=== EXTRACT ===
►
| name | neqsim-electrolyte-systems |
| description | Electrolyte and brine chemistry guidance for NeqSim. USE WHEN: modeling produced water, scale prediction, CO2/H2S in aqueous systems, MEG/DEG injection, hydrate inhibitor dosing, or any system with ions, salts, or electrolytes. Covers SystemElectrolyteCPAstatoil setup, ion components, scale risk assessment, and brine handling patterns. |
| last_verified | 2026-07-04 |
Electrolyte Systems Guide
Guide for modeling electrolyte/brine systems in NeqSim.
When to Use Electrolyte Models
- Produced water with dissolved salts (NaCl, CaCl2, BaCl4)
- Scale prediction (CaCO3, BaSO4, CaSO4)
◄
=== STATED TASK 1 ===
Condense the paragraph in the electrolyte guide that begins "Electrolyte and brine chemistry guidance for NeqSim" into a short bulleted list that keeps its main facts.
The electrolyte guide and the listing are unrelated to each other.

=== EXTRACTED INFORMATION ===
►
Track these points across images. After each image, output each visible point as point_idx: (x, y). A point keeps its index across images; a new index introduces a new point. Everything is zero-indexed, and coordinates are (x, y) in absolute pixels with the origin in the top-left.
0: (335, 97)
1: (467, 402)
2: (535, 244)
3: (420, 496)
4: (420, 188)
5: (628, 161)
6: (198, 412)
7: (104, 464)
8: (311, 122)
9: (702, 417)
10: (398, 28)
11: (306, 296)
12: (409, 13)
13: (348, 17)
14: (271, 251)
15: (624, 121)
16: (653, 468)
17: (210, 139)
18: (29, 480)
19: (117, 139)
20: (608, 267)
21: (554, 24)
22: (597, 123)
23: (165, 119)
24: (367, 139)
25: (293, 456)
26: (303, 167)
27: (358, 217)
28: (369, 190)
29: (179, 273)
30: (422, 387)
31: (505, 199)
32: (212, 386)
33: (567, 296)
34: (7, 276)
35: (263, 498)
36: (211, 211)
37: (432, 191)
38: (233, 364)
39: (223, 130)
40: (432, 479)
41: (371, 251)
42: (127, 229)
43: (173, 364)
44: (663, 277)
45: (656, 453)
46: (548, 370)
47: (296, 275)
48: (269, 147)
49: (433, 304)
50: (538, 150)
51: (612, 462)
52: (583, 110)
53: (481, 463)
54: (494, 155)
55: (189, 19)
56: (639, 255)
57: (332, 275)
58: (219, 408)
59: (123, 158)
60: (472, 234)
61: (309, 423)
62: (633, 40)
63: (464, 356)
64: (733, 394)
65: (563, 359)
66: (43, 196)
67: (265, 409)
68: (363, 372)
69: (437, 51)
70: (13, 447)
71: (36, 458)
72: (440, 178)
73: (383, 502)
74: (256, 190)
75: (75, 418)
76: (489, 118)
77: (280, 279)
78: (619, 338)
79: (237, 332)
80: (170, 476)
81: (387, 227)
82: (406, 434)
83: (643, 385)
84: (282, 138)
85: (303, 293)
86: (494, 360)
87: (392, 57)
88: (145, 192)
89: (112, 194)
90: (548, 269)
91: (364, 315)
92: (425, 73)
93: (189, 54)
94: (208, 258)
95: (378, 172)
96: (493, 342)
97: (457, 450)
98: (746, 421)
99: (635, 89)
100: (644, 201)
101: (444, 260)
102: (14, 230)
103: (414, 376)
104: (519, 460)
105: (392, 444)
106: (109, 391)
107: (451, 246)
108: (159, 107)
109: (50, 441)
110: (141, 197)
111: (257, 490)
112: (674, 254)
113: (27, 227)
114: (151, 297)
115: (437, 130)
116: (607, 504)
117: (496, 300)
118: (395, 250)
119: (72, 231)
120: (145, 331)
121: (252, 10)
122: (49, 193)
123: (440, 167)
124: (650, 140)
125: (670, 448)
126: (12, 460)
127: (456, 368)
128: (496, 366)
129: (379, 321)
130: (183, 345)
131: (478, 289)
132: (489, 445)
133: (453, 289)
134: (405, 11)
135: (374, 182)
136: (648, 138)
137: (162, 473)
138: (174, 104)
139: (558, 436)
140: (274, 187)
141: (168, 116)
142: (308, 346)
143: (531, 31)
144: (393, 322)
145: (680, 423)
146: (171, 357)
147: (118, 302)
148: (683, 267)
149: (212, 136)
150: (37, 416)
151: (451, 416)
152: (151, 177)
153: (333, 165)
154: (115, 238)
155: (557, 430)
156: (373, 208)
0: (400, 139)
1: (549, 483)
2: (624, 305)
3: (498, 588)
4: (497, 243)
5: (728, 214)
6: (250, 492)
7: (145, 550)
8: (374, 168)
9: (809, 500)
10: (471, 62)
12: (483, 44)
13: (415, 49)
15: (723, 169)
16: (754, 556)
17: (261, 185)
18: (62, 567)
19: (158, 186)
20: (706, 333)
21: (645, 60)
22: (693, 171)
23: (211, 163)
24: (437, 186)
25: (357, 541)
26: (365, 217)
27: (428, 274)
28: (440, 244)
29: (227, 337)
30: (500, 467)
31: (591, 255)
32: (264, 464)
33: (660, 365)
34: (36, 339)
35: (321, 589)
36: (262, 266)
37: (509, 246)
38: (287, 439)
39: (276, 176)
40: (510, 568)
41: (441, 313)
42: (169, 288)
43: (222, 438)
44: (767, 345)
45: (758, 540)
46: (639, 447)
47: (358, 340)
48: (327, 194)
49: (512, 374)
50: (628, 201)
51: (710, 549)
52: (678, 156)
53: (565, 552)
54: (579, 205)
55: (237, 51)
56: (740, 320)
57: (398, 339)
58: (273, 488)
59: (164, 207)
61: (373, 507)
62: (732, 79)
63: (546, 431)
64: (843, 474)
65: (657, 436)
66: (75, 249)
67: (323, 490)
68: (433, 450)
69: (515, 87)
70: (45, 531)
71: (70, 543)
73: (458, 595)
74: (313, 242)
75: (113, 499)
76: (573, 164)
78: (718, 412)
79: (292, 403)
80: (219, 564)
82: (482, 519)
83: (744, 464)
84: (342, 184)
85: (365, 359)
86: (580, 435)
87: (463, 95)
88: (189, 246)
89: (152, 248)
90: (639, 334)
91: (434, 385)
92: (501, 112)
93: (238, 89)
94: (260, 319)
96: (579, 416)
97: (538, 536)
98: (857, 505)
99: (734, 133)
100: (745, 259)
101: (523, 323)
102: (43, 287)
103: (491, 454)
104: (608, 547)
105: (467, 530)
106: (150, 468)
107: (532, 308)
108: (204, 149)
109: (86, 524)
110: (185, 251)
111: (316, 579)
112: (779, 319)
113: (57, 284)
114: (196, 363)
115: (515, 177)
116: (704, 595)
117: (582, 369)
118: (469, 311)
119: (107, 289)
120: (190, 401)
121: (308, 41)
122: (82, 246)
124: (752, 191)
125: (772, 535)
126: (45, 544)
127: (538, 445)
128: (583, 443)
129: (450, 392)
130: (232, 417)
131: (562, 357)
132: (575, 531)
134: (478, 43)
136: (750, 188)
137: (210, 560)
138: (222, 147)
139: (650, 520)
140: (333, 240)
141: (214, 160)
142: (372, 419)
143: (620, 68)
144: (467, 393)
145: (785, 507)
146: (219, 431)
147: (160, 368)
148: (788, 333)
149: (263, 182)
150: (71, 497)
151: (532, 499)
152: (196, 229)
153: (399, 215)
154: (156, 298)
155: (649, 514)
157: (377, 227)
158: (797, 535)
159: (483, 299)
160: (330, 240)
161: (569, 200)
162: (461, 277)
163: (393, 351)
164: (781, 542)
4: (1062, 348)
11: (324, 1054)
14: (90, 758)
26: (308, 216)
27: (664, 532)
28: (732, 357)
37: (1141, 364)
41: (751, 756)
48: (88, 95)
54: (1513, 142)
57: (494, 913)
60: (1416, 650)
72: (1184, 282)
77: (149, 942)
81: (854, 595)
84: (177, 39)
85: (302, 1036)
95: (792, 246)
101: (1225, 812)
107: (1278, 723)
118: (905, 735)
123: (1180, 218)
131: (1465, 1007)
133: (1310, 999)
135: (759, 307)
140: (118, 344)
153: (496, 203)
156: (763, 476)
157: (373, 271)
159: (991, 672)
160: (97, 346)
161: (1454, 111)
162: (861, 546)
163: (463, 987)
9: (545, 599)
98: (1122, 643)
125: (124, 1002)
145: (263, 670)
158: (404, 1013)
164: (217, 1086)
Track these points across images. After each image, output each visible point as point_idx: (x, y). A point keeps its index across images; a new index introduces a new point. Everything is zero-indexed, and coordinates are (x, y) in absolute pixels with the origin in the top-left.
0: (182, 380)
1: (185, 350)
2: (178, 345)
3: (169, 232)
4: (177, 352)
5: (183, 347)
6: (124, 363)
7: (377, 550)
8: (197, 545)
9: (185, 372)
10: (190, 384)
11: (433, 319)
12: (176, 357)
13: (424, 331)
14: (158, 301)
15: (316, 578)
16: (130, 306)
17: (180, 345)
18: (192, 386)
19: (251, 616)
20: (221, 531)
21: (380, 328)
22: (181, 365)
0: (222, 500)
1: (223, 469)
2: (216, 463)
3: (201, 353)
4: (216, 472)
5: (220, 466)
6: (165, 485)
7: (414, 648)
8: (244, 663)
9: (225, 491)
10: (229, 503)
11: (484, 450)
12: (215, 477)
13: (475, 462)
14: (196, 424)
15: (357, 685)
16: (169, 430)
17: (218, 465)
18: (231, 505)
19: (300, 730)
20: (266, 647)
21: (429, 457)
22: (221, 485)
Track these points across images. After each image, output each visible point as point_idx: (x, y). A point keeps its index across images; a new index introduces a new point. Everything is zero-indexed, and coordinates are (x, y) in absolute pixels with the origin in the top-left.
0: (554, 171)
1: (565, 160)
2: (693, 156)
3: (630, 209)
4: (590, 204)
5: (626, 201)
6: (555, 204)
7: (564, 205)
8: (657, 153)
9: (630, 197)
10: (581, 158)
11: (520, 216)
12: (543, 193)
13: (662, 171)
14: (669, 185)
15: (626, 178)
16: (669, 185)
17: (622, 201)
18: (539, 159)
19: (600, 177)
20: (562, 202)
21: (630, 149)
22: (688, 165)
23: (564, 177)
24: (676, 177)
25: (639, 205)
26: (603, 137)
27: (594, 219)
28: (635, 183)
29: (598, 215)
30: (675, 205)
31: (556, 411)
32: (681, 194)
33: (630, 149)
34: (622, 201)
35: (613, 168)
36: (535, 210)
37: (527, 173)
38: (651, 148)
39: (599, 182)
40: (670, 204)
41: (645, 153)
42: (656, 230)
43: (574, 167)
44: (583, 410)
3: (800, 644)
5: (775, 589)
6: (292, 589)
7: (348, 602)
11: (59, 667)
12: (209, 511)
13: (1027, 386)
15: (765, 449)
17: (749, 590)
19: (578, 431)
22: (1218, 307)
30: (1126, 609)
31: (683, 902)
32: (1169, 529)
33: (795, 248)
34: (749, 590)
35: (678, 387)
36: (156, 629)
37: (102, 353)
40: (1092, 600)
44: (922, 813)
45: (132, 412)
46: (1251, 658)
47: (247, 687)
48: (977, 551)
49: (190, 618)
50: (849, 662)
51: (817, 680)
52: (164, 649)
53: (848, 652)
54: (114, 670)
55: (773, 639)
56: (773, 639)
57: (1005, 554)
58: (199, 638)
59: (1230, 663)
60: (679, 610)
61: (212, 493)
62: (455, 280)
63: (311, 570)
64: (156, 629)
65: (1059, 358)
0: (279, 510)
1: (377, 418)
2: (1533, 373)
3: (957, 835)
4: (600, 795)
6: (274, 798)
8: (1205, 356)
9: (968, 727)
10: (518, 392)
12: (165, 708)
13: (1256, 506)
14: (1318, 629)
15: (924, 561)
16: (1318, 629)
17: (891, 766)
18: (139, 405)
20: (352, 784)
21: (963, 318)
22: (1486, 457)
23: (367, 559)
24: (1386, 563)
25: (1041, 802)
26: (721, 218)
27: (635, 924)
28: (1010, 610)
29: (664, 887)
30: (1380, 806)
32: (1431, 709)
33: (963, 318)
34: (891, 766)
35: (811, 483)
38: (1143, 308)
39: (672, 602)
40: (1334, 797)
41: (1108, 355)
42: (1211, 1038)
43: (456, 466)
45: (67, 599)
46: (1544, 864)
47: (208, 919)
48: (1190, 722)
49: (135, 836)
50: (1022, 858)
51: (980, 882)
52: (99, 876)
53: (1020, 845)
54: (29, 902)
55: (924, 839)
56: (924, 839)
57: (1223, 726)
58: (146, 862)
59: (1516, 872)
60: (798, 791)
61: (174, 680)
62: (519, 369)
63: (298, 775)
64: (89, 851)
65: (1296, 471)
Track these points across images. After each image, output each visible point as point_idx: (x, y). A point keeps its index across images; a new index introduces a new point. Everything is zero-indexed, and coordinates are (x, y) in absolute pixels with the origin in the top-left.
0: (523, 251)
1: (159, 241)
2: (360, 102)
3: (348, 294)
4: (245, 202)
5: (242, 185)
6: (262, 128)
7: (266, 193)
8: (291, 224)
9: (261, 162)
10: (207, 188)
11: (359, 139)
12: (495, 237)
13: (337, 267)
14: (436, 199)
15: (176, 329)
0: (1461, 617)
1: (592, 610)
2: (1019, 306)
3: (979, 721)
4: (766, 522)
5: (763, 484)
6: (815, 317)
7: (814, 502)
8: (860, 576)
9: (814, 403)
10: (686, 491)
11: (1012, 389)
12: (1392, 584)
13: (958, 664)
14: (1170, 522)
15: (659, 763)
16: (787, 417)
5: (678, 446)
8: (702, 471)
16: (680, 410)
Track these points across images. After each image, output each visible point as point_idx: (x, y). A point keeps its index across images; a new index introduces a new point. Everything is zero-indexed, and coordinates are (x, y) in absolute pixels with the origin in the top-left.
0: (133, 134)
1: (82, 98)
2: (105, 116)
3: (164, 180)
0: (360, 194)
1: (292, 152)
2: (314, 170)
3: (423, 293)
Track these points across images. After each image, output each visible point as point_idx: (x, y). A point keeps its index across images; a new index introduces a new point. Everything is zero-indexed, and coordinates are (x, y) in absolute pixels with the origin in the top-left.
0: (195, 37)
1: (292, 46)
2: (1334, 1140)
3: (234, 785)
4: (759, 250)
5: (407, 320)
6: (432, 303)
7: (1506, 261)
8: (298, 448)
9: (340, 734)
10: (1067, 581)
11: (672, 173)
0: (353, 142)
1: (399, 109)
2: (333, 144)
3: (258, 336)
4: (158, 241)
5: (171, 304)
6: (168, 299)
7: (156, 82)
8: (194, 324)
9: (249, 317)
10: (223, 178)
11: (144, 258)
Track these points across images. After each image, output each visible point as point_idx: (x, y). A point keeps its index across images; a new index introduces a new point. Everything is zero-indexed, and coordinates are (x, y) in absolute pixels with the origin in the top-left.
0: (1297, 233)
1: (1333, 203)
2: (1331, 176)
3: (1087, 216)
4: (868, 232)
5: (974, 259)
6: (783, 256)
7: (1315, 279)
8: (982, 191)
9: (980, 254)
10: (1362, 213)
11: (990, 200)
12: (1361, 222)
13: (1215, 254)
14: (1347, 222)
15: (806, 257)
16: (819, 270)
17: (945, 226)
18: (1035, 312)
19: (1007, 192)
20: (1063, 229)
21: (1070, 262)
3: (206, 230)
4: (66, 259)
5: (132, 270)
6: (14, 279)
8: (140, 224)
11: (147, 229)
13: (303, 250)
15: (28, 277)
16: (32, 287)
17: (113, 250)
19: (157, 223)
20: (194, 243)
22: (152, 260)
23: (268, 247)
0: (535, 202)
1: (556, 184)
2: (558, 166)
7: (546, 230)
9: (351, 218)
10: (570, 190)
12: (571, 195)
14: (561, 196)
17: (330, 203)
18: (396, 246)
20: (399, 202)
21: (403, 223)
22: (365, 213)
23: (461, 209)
◄
=== STATED TASK 2 ===
Write out the listing from its start up to and including the line that contains "136: (648, 138)".

=== RIGHT ANSWER 1 ===
- Purpose: electrolyte and brine chemistry guidance for NeqSim
- Use it for:
  - produced water
  - scale prediction
  - CO2/H2S in aqueous systems
  - MEG/DEG injection
  - hydrate inhibitor dosing
  - any system with ions, salts, or electrolytes
- Topics covered:
  - SystemElectrolyteCPAstatoil setup
  - ion components
  - scale risk assessment
  - brine handling patterns

=== RIGHT ANSWER 2 ===
Track these points across images. After each image, output each visible point as point_idx: (x, y). A point keeps its index across images; a new index introduces a new point. Everything is zero-indexed, and coordinates are (x, y) in absolute pixels with the origin in the top-left.
0: (335, 97)
1: (467, 402)
2: (535, 244)
3: (420, 496)
4: (420, 188)
5: (628, 161)
6: (198, 412)
7: (104, 464)
8: (311, 122)
9: (702, 417)
10: (398, 28)
11: (306, 296)
12: (409, 13)
13: (348, 17)
14: (271, 251)
15: (624, 121)
16: (653, 468)
17: (210, 139)
18: (29, 480)
19: (117, 139)
20: (608, 267)
21: (554, 24)
22: (597, 123)
23: (165, 119)
24: (367, 139)
25: (293, 456)
26: (303, 167)
27: (358, 217)
28: (369, 190)
29: (179, 273)
30: (422, 387)
31: (505, 199)
32: (212, 386)
33: (567, 296)
34: (7, 276)
35: (263, 498)
36: (211, 211)
37: (432, 191)
38: (233, 364)
39: (223, 130)
40: (432, 479)
41: (371, 251)
42: (127, 229)
43: (173, 364)
44: (663, 277)
45: (656, 453)
46: (548, 370)
47: (296, 275)
48: (269, 147)
49: (433, 304)
50: (538, 150)
51: (612, 462)
52: (583, 110)
53: (481, 463)
54: (494, 155)
55: (189, 19)
56: (639, 255)
57: (332, 275)
58: (219, 408)
59: (123, 158)
60: (472, 234)
61: (309, 423)
62: (633, 40)
63: (464, 356)
64: (733, 394)
65: (563, 359)
66: (43, 196)
67: (265, 409)
68: (363, 372)
69: (437, 51)
70: (13, 447)
71: (36, 458)
72: (440, 178)
73: (383, 502)
74: (256, 190)
75: (75, 418)
76: (489, 118)
77: (280, 279)
78: (619, 338)
79: (237, 332)
80: (170, 476)
81: (387, 227)
82: (406, 434)
83: (643, 385)
84: (282, 138)
85: (303, 293)
86: (494, 360)
87: (392, 57)
88: (145, 192)
89: (112, 194)
90: (548, 269)
91: (364, 315)
92: (425, 73)
93: (189, 54)
94: (208, 258)
95: (378, 172)
96: (493, 342)
97: (457, 450)
98: (746, 421)
99: (635, 89)
100: (644, 201)
101: (444, 260)
102: (14, 230)
103: (414, 376)
104: (519, 460)
105: (392, 444)
106: (109, 391)
107: (451, 246)
108: (159, 107)
109: (50, 441)
110: (141, 197)
111: (257, 490)
112: (674, 254)
113: (27, 227)
114: (151, 297)
115: (437, 130)
116: (607, 504)
117: (496, 300)
118: (395, 250)
119: (72, 231)
120: (145, 331)
121: (252, 10)
122: (49, 193)
123: (440, 167)
124: (650, 140)
125: (670, 448)
126: (12, 460)
127: (456, 368)
128: (496, 366)
129: (379, 321)
130: (183, 345)
131: (478, 289)
132: (489, 445)
133: (453, 289)
134: (405, 11)
135: (374, 182)
136: (648, 138)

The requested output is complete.